Politics / November 13, 2023

Will Biden Sacrifice His Presidency for Another Middle Eastern War?

To defend democracy from Trump, Democrats have to listen to their voters.

Jeet Heer
Biden with Israeli, US flags
President Joe Biden leaves a press conference following a visit to Tel Aviv, Israel, on October 18, 2023.(Brendan Smialowski / Getty)

On Saturday, US Defense Secretary Lloyd Austin, under the direction of the Biden White House, cautioned his Israeli counterpart Yoav Gallant to avoid a wider regional war that would open up a new front in Lebanon in addition to the ongoing attacks in Gaza. In recent weeks, Israel and Hezbollah, a Shiite militia based in Lebanon, have been engaged in tit-for-tat bombings. While Hezbollah leader Hassan Nasrallah gave a widely watched speech indicating a desire to avoid escalation, the reality of retaliatory strikes and the fact that he would be under pressure from his own supporters to intervene on behalf of Palestinians in Gaza make another Israel/Lebanon war a real possibility.

Before speaking to Austin, Gallant ominously warned, “Hezbollah is dragging Lebanon into a war that may happen. It is making mistakes and…those who will pay the price are first and foremost Lebanon’s citizens. What we are doing in Gaza we can do in Beirut.” Axios reported: “Some in the Biden administration are concerned Israel is trying to provoke Hezbollah and create a pretext for a wider war in Lebanon that could draw the U.S. and other countries further into the conflict, according to sources briefed on the issue. Israeli officials flatly deny it.”

**Provided data**

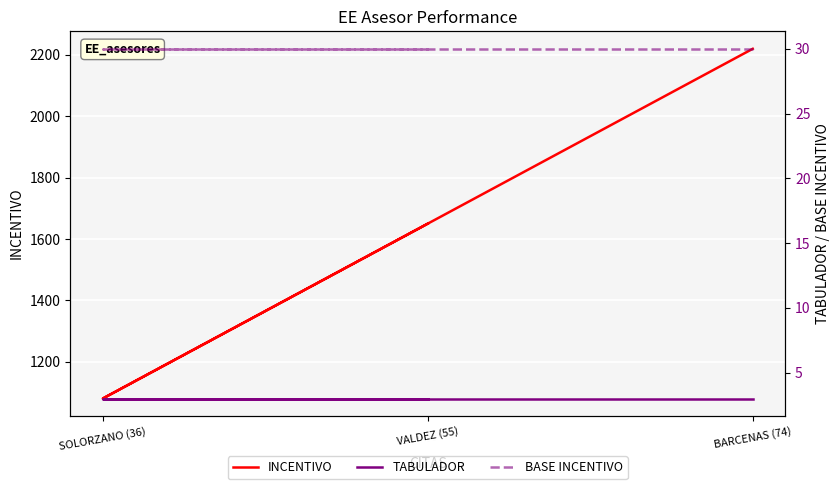

What is the label of the 1st point from the right?

VALDEZ (55)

**Assignment**
Please write out the part of the article on Biden and a wider Middle East war, between "Will Biden Sacrifice" and "Smialowski / Getty)", inclusive, without changing a word.

**Written answer**
Will Biden Sacrifice His Presidency for Another Middle Eastern War?

To defend democracy from Trump, Democrats have to listen to their voters.

Jeet Heer
Biden with Israeli, US flags
President Joe Biden leaves a press conference following a visit to Tel Aviv, Israel, on October 18, 2023.(Brendan Smialowski / Getty)